Exercise directions: Repeat the entries below exactly. Drop the pictures.

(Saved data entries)

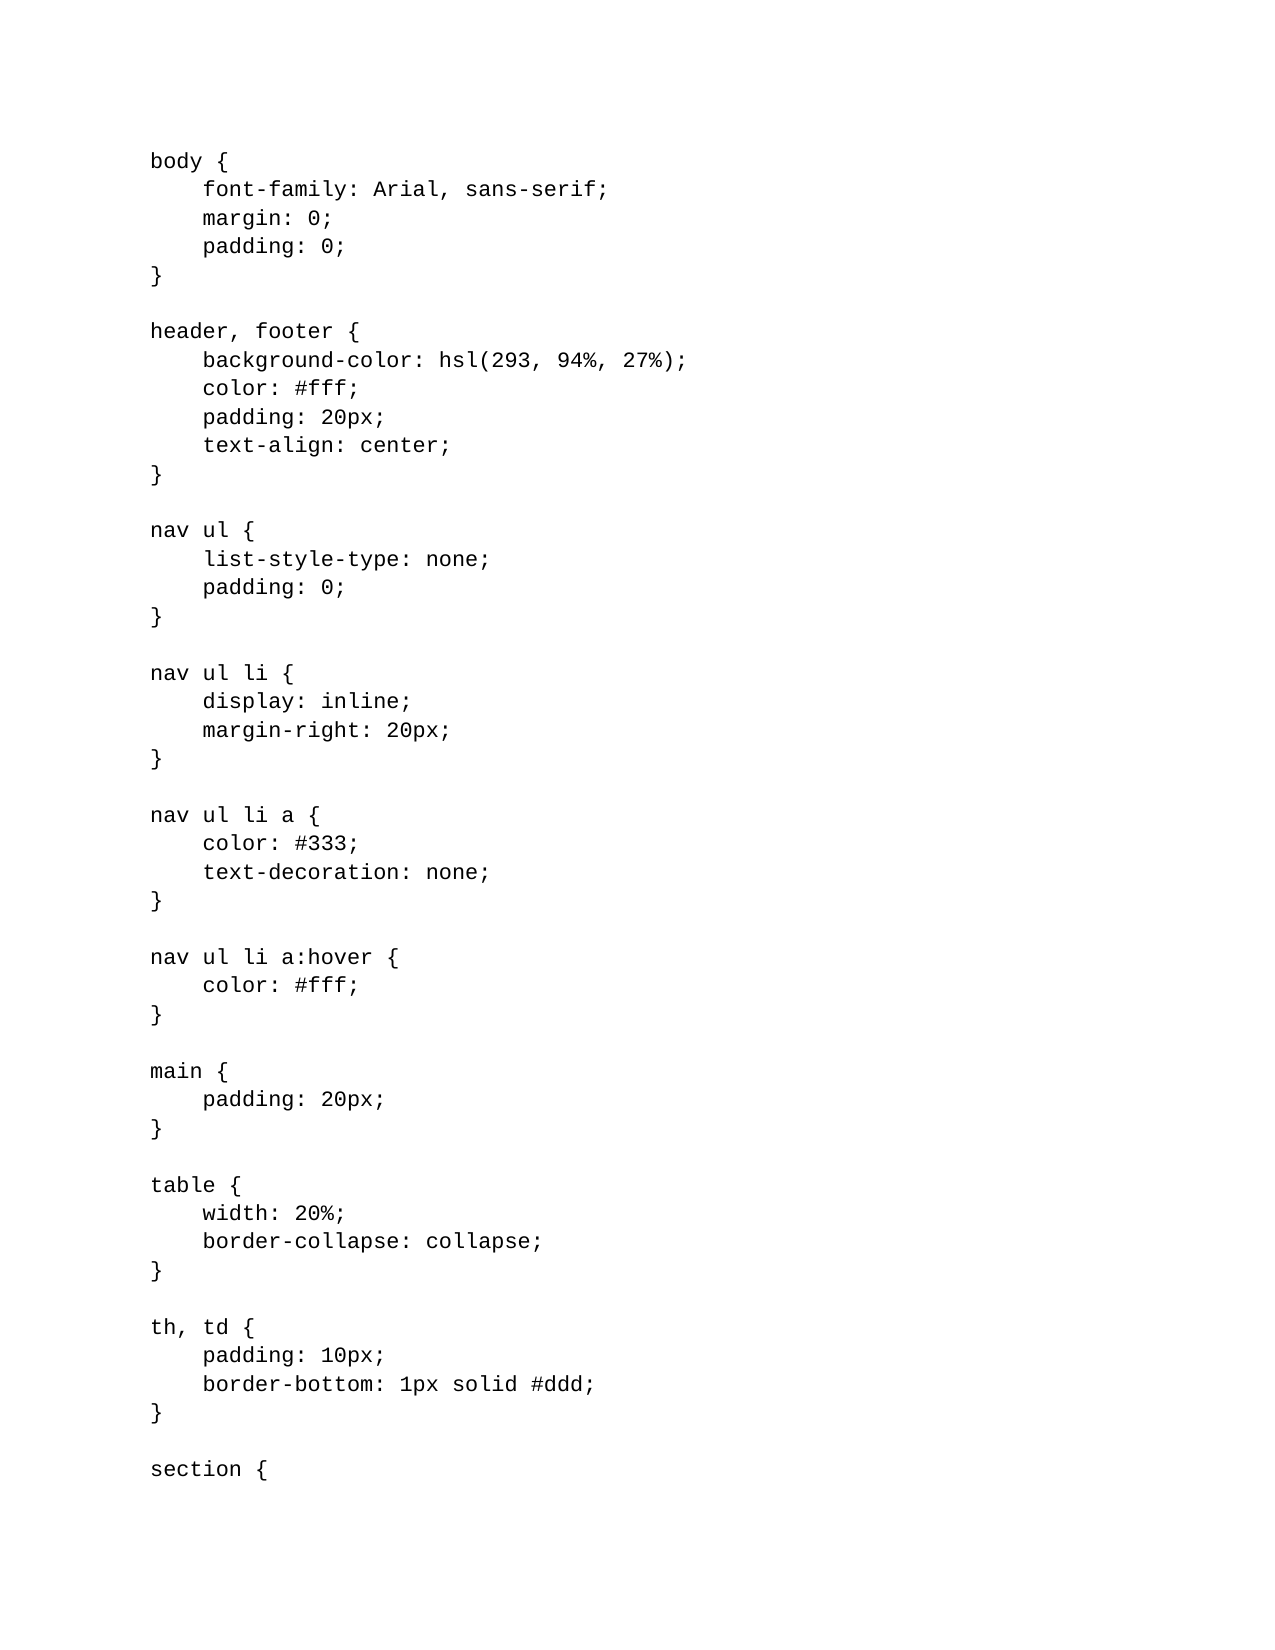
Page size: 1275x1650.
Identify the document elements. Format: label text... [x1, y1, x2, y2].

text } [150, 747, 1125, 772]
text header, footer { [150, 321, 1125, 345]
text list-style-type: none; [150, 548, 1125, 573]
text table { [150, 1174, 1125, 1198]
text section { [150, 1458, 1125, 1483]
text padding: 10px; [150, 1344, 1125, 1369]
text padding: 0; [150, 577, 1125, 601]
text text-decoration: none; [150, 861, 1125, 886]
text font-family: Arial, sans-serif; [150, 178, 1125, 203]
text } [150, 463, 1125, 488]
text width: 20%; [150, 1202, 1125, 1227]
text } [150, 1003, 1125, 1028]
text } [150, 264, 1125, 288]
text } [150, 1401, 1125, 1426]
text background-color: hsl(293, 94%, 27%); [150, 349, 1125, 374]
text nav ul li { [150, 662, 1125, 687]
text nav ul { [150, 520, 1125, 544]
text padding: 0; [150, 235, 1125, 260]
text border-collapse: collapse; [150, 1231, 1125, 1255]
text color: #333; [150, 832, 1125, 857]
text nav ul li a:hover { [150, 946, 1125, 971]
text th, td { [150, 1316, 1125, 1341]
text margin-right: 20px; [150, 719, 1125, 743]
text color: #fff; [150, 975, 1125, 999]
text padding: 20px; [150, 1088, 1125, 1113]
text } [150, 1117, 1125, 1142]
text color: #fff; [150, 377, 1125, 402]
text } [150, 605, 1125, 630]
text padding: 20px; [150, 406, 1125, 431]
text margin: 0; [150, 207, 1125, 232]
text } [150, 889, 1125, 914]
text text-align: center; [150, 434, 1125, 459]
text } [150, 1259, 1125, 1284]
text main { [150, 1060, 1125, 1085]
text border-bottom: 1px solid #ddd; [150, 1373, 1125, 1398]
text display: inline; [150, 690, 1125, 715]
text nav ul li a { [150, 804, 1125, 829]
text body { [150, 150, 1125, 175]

Written response:
Page size: 1275x1650.
Identify the document elements. Format: label text... [x1, y1, x2, y2].

text } [150, 747, 1125, 772]
text header, footer { [150, 321, 1125, 345]
text list-style-type: none; [150, 548, 1125, 573]
text table { [150, 1174, 1125, 1198]
text section { [150, 1458, 1125, 1483]
text padding: 10px; [150, 1344, 1125, 1369]
text padding: 0; [150, 577, 1125, 601]
text text-decoration: none; [150, 861, 1125, 886]
text font-family: Arial, sans-serif; [150, 178, 1125, 203]
text } [150, 463, 1125, 488]
text width: 20%; [150, 1202, 1125, 1227]
text } [150, 1003, 1125, 1028]
text } [150, 264, 1125, 288]
text } [150, 1401, 1125, 1426]
text background-color: hsl(293, 94%, 27%); [150, 349, 1125, 374]
text nav ul li { [150, 662, 1125, 687]
text nav ul { [150, 520, 1125, 544]
text padding: 0; [150, 235, 1125, 260]
text border-collapse: collapse; [150, 1231, 1125, 1255]
text color: #333; [150, 832, 1125, 857]
text nav ul li a:hover { [150, 946, 1125, 971]
text th, td { [150, 1316, 1125, 1341]
text margin-right: 20px; [150, 719, 1125, 743]
text color: #fff; [150, 975, 1125, 999]
text padding: 20px; [150, 1088, 1125, 1113]
text } [150, 1117, 1125, 1142]
text color: #fff; [150, 377, 1125, 402]
text } [150, 605, 1125, 630]
text padding: 20px; [150, 406, 1125, 431]
text margin: 0; [150, 207, 1125, 232]
text } [150, 889, 1125, 914]
text text-align: center; [150, 434, 1125, 459]
text } [150, 1259, 1125, 1284]
text main { [150, 1060, 1125, 1085]
text border-bottom: 1px solid #ddd; [150, 1373, 1125, 1398]
text display: inline; [150, 690, 1125, 715]
text nav ul li a { [150, 804, 1125, 829]
text body { [150, 150, 1125, 175]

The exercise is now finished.